Aim of the exercise: What lines below include the word "worn"? Copy each one.

Data supplied:

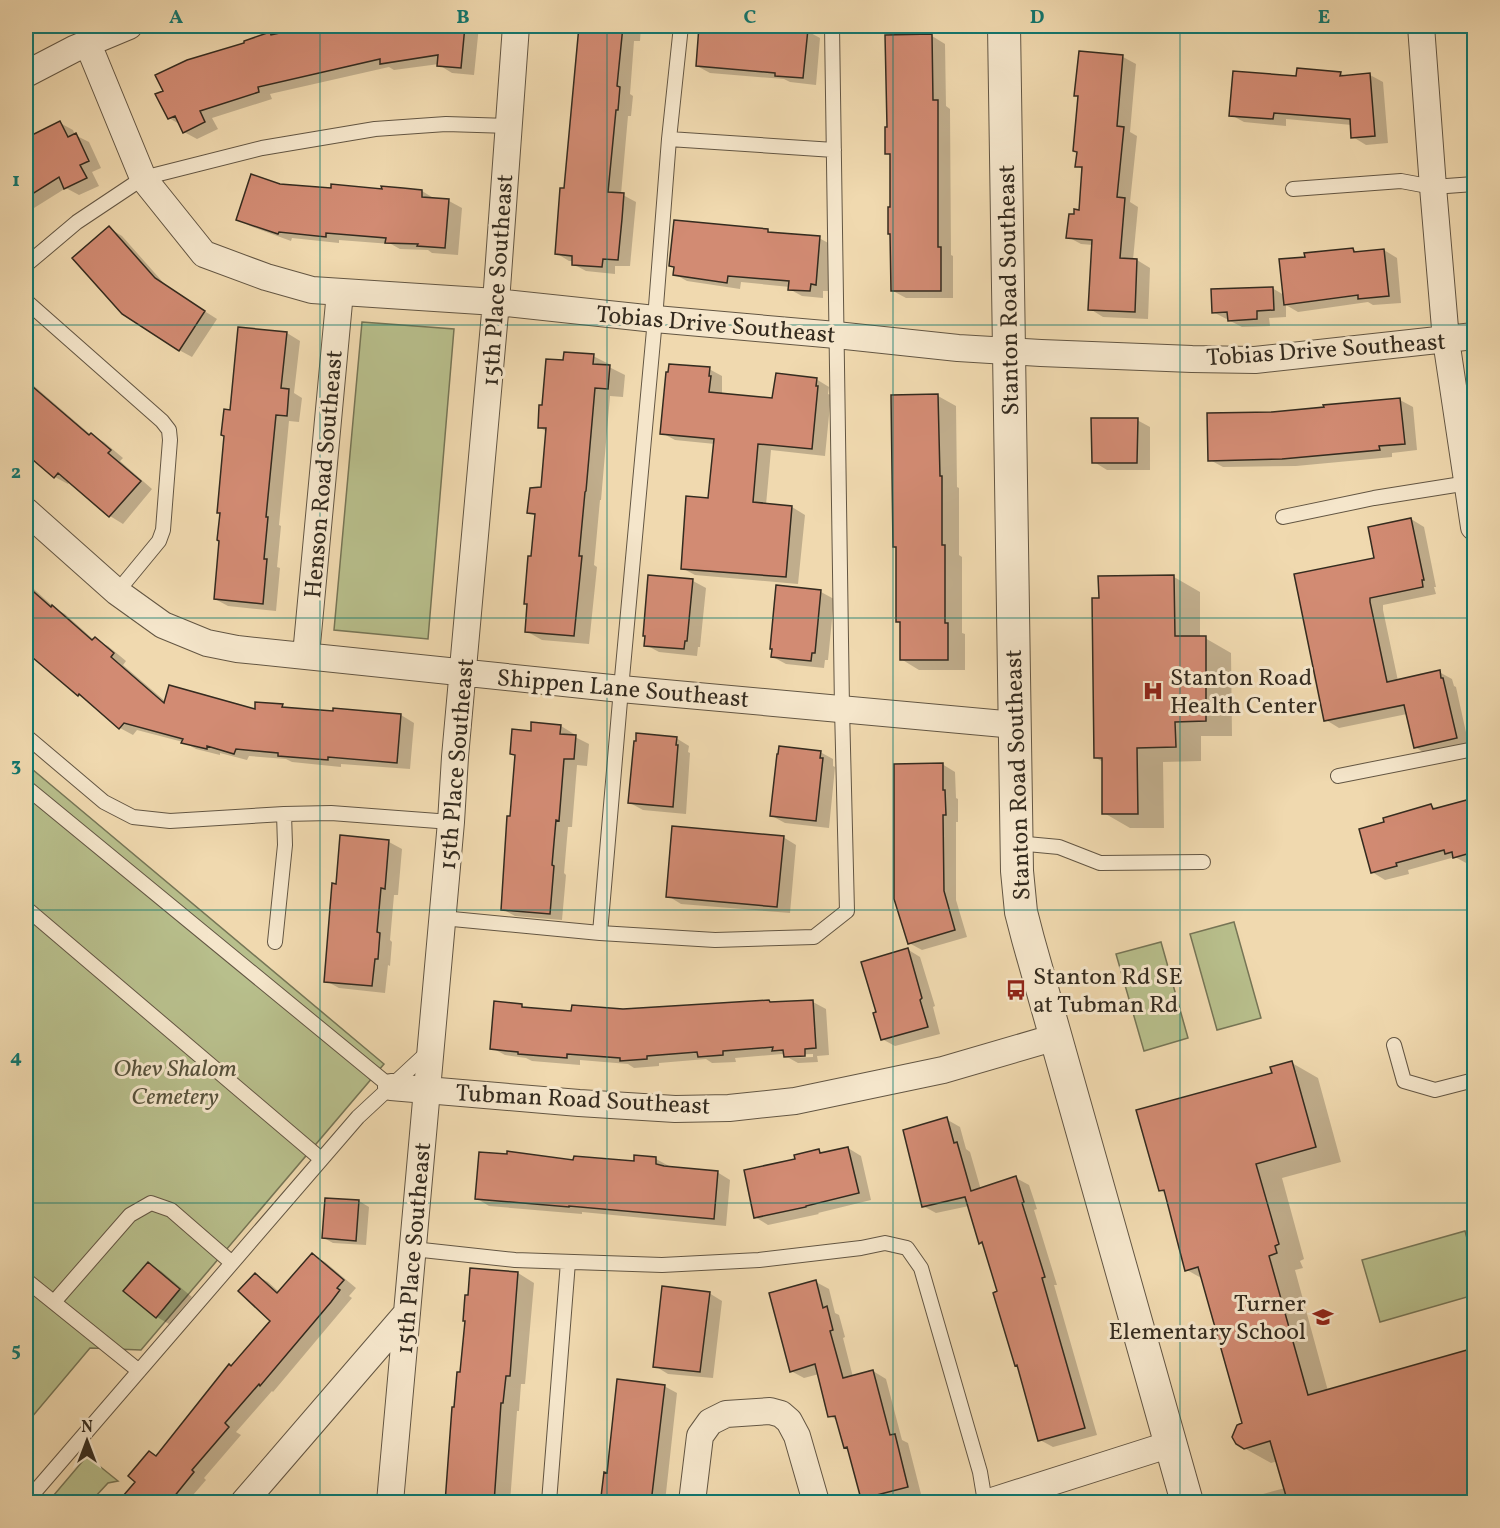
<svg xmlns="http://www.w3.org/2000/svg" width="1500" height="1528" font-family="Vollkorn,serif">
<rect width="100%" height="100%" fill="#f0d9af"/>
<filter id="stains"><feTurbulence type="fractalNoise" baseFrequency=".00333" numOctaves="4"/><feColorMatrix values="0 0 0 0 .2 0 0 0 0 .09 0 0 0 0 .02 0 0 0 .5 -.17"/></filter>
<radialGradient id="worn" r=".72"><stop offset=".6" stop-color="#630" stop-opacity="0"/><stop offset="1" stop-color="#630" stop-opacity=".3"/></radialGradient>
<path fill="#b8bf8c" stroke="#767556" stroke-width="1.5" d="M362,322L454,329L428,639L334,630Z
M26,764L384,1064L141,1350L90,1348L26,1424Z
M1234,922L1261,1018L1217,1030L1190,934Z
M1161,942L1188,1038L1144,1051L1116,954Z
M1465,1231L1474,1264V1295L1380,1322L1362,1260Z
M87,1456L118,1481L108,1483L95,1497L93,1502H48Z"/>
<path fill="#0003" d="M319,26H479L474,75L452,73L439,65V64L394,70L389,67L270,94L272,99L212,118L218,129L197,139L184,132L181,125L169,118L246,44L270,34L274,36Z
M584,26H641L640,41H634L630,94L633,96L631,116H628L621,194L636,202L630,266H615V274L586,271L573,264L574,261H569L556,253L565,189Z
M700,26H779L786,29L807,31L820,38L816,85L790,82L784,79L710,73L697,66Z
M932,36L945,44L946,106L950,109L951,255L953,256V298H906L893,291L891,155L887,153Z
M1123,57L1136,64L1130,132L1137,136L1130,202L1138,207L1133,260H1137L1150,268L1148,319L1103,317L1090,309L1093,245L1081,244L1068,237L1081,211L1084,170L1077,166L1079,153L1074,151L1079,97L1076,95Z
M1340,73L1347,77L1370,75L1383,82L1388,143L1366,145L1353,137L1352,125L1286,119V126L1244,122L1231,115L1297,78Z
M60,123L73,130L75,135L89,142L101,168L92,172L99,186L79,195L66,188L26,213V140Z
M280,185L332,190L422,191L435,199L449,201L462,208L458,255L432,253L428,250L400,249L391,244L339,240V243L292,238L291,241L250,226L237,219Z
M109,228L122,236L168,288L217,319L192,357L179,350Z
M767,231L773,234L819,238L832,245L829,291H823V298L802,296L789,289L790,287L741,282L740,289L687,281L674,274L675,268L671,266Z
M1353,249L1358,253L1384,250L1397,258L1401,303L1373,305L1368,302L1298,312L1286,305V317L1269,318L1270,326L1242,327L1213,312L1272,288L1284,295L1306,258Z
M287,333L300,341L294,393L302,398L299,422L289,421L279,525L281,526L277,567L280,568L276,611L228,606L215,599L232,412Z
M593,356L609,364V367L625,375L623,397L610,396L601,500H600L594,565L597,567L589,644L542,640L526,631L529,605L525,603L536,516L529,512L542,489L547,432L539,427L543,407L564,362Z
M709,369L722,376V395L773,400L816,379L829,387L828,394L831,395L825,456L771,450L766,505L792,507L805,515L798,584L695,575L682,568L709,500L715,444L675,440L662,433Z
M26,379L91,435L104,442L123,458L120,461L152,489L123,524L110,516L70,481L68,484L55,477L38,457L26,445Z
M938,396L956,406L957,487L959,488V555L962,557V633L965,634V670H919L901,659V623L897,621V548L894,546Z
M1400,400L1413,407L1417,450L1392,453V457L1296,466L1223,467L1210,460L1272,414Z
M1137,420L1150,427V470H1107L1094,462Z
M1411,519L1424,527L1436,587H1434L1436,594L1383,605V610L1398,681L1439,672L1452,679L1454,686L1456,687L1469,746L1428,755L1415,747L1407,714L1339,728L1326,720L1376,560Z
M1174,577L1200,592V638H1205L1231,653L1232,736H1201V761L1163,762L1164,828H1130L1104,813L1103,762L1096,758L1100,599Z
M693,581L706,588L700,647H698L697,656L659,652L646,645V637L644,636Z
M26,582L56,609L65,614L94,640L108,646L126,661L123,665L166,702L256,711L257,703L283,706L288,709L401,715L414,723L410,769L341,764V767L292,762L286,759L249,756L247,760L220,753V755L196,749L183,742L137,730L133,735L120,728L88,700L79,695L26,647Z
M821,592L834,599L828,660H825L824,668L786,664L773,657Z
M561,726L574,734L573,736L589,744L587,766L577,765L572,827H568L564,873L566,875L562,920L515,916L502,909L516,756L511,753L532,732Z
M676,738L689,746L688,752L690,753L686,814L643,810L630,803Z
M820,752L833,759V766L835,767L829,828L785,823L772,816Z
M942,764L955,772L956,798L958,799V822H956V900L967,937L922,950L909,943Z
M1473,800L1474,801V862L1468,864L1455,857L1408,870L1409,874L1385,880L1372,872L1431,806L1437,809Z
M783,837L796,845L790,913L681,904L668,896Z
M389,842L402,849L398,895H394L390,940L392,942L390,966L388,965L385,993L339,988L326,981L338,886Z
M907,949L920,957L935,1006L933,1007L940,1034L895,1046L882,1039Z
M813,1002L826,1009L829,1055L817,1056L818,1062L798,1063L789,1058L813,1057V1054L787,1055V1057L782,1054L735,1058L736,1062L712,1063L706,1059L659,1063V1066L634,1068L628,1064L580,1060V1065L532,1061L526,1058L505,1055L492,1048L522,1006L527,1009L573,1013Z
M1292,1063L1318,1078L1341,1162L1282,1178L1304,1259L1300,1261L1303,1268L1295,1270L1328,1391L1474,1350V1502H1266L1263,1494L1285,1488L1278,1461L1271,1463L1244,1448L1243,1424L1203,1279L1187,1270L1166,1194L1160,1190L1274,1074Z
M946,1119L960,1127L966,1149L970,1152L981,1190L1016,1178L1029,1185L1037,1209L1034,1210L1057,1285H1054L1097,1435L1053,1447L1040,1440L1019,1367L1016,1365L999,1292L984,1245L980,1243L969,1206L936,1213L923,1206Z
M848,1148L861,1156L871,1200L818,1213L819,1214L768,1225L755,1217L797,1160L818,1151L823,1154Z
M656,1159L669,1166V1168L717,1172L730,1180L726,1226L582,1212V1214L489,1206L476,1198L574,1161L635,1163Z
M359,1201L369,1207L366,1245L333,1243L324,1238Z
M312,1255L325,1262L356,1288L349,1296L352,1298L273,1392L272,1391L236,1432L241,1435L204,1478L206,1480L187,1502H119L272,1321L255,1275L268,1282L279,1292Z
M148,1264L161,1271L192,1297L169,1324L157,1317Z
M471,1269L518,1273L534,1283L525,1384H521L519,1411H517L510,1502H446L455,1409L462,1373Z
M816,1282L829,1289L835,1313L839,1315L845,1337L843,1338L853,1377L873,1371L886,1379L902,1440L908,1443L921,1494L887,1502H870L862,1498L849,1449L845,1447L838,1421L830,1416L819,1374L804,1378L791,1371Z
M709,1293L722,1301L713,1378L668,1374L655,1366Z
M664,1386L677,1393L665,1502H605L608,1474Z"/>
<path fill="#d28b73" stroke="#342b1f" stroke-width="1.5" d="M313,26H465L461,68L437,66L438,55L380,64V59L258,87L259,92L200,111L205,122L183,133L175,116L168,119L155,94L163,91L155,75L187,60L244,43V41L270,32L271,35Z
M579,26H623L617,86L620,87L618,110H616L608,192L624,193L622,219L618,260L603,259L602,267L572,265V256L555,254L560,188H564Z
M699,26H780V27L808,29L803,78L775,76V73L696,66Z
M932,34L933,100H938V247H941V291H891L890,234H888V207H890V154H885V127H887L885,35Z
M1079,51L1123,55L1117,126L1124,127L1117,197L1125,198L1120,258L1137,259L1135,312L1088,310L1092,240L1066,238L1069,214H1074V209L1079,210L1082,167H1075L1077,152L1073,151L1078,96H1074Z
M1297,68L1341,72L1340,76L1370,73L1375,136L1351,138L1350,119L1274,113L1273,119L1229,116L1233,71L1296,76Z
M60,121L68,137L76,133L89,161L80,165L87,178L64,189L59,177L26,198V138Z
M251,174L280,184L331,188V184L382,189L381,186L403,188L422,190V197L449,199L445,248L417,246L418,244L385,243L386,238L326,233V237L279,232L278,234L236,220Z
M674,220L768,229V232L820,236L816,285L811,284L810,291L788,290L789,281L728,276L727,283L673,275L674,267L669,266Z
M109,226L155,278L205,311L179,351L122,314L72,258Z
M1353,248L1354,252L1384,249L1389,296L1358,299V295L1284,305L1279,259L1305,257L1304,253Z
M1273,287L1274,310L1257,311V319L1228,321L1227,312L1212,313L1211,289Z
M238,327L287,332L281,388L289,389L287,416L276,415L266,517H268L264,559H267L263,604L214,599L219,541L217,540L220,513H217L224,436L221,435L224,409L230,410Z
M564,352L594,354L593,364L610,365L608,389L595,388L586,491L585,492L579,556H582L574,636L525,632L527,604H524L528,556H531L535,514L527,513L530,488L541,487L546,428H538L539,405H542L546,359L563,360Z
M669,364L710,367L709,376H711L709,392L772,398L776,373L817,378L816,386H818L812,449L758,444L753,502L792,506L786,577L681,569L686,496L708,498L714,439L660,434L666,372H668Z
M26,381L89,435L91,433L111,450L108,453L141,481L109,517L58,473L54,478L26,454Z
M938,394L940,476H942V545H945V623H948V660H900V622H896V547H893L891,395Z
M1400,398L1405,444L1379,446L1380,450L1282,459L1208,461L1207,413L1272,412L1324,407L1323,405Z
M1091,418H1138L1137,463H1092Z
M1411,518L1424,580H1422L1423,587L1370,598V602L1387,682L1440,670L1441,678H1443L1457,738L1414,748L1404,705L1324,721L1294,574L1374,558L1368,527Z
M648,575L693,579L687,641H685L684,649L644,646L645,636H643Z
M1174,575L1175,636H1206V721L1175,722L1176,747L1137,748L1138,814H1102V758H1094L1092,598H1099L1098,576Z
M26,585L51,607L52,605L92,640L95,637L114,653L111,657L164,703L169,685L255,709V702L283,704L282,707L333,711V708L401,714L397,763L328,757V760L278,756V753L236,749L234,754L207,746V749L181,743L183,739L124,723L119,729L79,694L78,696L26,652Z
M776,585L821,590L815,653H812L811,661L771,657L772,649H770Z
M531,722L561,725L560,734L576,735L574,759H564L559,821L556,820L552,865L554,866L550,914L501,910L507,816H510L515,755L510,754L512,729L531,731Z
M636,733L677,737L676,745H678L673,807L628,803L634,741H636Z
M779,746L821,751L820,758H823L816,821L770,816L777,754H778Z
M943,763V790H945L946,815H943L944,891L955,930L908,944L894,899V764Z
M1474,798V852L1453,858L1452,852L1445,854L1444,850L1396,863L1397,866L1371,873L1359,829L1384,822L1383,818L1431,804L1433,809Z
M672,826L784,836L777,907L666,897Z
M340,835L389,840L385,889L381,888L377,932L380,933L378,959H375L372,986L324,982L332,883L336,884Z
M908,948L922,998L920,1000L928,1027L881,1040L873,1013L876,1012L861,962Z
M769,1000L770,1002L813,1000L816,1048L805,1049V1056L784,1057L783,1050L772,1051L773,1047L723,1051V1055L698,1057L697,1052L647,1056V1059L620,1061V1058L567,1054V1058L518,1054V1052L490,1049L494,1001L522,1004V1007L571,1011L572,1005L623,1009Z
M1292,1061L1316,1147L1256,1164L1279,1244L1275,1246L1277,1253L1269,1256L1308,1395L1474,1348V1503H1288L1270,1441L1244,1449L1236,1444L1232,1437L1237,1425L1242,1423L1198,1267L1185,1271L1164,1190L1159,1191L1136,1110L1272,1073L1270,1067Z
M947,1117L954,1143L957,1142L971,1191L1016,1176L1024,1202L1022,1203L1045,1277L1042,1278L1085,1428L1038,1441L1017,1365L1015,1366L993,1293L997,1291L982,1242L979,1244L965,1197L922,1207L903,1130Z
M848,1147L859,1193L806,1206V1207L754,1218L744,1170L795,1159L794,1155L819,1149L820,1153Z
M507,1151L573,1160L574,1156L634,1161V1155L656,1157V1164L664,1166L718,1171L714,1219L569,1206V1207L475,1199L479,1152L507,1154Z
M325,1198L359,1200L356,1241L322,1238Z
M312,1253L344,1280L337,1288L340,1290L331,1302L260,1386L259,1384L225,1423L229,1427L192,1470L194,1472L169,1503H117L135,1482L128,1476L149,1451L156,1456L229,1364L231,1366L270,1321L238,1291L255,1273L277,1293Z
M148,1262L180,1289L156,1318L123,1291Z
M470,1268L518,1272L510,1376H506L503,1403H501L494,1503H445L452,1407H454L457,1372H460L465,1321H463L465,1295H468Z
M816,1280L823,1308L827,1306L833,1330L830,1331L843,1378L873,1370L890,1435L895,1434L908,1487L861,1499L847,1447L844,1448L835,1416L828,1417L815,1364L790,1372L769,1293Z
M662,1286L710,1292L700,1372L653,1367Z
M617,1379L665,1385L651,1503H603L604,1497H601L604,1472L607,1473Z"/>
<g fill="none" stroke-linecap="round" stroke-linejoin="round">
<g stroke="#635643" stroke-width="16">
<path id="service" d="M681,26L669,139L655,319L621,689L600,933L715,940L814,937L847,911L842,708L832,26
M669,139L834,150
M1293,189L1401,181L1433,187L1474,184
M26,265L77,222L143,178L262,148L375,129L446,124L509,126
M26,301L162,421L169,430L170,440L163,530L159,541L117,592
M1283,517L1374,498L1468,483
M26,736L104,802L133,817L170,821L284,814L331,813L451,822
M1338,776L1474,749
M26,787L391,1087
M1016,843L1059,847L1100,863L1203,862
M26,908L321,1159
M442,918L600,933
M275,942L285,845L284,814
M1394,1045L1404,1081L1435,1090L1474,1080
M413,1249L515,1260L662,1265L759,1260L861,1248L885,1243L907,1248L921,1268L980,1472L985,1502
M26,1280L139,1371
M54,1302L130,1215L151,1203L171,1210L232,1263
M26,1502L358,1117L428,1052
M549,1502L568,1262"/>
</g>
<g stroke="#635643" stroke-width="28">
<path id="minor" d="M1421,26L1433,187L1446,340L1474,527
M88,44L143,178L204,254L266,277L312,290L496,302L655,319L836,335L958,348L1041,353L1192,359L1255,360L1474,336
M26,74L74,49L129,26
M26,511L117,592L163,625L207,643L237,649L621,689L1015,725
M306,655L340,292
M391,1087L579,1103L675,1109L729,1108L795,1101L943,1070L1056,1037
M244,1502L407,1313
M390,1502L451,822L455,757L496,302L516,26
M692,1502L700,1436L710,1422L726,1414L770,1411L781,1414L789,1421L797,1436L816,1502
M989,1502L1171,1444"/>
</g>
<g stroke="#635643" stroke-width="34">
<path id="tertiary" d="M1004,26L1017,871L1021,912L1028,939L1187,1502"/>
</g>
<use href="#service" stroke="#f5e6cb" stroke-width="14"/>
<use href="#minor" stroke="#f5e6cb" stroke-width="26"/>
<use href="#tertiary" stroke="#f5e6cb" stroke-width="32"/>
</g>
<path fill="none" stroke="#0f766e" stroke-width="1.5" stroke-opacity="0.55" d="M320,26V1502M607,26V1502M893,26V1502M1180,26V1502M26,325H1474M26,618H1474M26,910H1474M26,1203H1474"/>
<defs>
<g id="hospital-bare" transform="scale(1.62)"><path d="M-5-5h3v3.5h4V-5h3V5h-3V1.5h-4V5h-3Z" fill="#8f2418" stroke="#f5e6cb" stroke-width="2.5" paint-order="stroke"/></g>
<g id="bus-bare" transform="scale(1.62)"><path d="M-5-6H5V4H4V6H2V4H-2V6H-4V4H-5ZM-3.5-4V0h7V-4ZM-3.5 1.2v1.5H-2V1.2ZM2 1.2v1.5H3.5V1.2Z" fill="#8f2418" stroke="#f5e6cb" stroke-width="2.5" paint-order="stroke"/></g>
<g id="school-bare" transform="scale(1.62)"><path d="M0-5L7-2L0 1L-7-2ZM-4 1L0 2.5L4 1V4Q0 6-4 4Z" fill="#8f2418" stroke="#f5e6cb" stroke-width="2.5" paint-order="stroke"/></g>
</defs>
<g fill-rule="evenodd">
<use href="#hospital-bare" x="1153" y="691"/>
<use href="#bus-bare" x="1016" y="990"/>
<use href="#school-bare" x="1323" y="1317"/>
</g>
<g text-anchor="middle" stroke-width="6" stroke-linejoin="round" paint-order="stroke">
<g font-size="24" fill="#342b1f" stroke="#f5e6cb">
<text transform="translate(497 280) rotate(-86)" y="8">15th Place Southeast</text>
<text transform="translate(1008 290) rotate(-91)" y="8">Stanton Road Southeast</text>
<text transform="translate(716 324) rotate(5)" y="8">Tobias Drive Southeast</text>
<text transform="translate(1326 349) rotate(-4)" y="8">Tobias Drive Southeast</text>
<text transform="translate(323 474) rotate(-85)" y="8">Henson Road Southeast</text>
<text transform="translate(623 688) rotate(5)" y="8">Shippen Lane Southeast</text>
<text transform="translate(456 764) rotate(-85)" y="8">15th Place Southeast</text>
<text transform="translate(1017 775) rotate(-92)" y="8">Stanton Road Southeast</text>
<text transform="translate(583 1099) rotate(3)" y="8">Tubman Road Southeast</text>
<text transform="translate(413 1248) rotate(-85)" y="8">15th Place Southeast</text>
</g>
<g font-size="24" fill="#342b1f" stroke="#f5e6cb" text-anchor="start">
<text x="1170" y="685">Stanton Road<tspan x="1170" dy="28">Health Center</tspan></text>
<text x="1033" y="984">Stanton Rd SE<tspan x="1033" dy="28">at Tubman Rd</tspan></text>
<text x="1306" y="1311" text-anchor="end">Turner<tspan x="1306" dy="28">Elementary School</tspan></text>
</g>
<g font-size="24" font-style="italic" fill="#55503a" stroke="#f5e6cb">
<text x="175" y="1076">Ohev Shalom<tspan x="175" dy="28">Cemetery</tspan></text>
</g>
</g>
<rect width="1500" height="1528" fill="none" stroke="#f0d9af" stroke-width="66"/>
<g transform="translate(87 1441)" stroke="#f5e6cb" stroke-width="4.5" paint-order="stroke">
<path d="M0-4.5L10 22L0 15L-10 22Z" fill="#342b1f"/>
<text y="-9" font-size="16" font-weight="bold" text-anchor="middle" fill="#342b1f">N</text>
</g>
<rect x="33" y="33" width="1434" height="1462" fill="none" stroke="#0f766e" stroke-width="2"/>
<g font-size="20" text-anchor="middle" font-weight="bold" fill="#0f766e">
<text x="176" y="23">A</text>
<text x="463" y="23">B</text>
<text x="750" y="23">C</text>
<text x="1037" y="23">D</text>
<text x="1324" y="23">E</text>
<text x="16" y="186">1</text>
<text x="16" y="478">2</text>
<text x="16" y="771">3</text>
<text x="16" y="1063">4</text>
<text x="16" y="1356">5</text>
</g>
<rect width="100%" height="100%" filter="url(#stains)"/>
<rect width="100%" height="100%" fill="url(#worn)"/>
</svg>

Result for this exercise:
<radialGradient id="worn" r=".72"><stop offset=".6" stop-color="#630" stop-opacity="0"/><stop offset="1" stop-color="#630" stop-opacity=".3"/></radialGradient>
<rect width="100%" height="100%" fill="url(#worn)"/>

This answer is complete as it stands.